Yellowstone National Park, with its geothermal plumbing, amazing wildlife diversity, and spectacular vistas, is one of the most magnificent landscapes on Earth.
Not surprisingly, during the summer months its lodges can't hold as many people as would like to spend the night surrounded by this park.
That problem could be eased just a bit under a proposal to boost lodging space at the Old Faithful Complex by turning 67 cabins that once were eyed for removal into nightly units during the summer season.
Some might grapple with the park's preferred plan, as it also calls for construction of a dormitory and 65-car parking lot that combined would cover a bit more than an acre. At a time when the National Park Service is striving to reduce its overall carbon footprint and be a leader in battling human-caused climate change, this proposal might seem to be at odds with those goals.
Yellowstone spokesman Al Nash on Friday acknowledged those concerns, and also noted that, “We’re still trying to find a way to accommodate visitors and employees.”
To better understand what's at play, it's good to read a bit of the history surrounding lodging at Old Faithful. Back in 1974, when the Yellowstone Master Plan was adopted, it envisioned removing the cabins associated with the Old Faithful Lodge while boosting the number at Grant Village. Under the Grant Village Development Concept Plan adopted in 1979, 700 lodging units were to be added to Grant Village. However, according to the EA, only 300 units have actually been built.
When the Old Faithful Development Concept Plan arrived in 1985, it, too, called for moving the cabins to Grant Village.
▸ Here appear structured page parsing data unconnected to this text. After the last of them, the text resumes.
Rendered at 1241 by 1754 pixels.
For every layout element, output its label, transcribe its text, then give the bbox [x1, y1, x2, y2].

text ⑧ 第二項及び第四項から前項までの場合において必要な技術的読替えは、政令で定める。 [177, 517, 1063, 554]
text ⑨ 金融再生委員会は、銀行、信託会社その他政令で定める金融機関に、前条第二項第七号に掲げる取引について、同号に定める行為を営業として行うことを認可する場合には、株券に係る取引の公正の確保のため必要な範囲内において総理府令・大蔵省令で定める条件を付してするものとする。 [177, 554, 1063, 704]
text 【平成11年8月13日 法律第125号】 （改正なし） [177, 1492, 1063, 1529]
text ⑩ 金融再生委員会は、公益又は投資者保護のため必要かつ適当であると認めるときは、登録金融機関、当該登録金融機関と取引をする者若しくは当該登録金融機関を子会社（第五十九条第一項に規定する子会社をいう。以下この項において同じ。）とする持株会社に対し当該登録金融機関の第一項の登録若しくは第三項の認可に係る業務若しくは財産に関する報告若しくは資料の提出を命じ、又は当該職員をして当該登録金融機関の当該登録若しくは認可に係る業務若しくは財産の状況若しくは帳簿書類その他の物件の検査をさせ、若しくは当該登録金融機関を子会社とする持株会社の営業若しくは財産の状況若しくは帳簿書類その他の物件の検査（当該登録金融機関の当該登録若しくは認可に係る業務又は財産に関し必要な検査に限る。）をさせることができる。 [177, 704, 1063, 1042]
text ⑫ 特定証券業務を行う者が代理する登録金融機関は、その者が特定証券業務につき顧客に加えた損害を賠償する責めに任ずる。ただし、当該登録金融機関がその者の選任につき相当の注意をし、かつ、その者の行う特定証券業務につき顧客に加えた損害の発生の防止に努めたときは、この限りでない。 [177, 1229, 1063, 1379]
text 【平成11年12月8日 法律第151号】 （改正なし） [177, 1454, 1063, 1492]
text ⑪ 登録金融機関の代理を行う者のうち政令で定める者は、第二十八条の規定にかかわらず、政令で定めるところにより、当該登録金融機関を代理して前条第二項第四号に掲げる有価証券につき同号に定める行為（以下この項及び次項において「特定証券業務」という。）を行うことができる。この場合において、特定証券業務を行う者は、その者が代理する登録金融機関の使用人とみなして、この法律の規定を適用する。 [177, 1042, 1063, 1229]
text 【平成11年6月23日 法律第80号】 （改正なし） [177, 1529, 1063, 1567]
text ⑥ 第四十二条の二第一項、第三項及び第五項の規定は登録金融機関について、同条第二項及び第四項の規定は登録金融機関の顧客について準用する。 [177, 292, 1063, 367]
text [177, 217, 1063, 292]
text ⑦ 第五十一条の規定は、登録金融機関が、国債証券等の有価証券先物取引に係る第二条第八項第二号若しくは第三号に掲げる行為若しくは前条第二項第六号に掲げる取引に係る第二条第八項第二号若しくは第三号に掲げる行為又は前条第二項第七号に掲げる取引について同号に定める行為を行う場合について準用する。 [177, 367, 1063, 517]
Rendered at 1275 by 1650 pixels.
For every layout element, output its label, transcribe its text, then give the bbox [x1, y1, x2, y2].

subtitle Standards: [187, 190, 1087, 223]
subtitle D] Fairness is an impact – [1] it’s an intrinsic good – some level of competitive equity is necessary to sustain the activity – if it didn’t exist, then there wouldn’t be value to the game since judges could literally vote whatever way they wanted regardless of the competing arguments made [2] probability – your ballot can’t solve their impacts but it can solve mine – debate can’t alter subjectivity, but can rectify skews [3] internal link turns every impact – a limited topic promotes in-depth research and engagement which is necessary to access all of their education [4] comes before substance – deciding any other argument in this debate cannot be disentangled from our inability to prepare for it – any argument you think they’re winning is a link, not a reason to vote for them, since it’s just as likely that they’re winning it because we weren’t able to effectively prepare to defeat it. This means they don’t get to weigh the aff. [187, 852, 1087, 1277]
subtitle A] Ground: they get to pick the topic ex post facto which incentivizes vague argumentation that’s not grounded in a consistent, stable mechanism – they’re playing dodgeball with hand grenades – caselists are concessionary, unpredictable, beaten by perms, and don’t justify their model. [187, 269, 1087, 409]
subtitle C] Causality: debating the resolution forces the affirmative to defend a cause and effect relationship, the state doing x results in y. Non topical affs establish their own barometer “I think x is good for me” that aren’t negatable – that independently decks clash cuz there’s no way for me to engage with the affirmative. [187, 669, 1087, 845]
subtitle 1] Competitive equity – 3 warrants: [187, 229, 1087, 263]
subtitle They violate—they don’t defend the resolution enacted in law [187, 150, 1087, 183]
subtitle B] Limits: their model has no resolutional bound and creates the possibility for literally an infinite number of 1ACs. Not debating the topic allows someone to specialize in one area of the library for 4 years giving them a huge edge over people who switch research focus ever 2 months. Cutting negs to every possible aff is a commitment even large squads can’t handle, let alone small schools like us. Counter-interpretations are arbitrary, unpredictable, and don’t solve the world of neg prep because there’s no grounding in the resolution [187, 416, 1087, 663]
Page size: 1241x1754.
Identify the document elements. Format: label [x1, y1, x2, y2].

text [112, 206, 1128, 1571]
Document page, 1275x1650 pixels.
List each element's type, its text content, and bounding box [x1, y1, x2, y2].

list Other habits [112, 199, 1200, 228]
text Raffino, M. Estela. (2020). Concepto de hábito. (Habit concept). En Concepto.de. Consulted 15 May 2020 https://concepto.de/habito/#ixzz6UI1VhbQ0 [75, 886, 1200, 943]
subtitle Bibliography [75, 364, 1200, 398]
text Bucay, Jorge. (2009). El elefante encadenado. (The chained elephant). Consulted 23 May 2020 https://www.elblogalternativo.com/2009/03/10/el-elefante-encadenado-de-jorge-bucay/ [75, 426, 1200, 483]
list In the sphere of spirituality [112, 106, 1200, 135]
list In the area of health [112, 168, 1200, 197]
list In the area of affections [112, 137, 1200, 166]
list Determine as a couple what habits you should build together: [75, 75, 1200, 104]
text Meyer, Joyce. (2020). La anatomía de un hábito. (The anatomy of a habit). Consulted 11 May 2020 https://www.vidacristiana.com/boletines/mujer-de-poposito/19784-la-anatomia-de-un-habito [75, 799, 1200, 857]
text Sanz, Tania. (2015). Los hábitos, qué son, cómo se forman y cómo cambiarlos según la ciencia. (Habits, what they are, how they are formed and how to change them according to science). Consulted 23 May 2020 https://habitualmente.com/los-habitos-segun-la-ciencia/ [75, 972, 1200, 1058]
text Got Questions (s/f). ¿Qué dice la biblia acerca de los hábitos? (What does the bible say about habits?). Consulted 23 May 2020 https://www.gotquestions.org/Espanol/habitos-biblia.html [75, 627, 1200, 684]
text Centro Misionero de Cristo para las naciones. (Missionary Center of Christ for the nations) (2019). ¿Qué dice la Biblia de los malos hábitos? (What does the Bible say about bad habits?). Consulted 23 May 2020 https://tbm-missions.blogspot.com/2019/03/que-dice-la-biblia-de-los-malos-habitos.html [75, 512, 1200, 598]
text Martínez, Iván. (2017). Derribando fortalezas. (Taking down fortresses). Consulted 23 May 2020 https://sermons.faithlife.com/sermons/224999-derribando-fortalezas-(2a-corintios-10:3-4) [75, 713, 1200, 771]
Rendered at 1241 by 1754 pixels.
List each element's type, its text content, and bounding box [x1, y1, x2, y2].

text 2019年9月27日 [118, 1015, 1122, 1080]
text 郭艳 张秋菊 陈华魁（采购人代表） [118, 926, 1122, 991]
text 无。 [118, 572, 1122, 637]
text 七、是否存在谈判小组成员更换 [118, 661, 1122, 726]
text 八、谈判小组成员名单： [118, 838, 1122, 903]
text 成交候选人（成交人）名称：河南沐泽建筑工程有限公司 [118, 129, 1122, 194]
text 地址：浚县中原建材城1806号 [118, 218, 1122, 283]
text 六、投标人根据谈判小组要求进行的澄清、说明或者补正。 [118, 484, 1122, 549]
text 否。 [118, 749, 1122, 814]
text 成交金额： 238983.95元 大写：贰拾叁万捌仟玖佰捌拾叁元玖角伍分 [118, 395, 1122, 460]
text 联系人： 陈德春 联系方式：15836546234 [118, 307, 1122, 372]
That move, however, never occurred.
Now, instead of removing the cabins that have been used as housing for concessionaire employees for about a decade, park officials are proposing to return 67 of them to their "original historic use as visitor accommodations."
At the same time, they are proposing to build an employee dorm and related parking lot on 1.08 acres in the administrative area of Old Faithful, which is just west of the area's access roads and away from the nightly lodging rental units.
"The original (1985) move was designed to shift where lodging occurred in the park, it wasn’t to eliminate lodging," said Mr. Nash. "We’re recognizing that we never made that change. We believe there’s a desire on the part of the public to again utilize this medium-priced lodging. And we’re really looking at this as a way to separate staff housing from visitors to a greater degree. That’s really the thrust that we see to this.”
While the park spokesman said some might be concerned over a parking lot for 65 vehicles, he pointed out that on an average summer day 30,000 visitors enter the park.
“I don’t discount the impact of as many as 65 more vehicles," Mr. Nash said. "I’m just trying to put it into context.”
The proposal, outlined in the park's Old Faithful Cabin Repurposing and Dormitory Construction Plan Environmental Assessment, is open for public comment through February 26.
The Environmental Assessment and an electronic form to submit comments can be found on the internet at the National Park Service Planning, Environment, and Public Comment web site.
A hard copy of the EA is available upon request by calling (307) 344-2221, or by writing to the Old Faithful Cabin Repurposing Plan EA, National Park Service, P.O. Box 168, Yellowstone National Park, Wyoming 82190.
Written comments may be submitted through the PEPC web site, in person, or by mail. Comments will not be accepted by phone, fax, or e-mail. All public comments must be received or postmarked by midnight, February 26.
Once comments are analyzed, the National Park Service will make a decision on the final plan.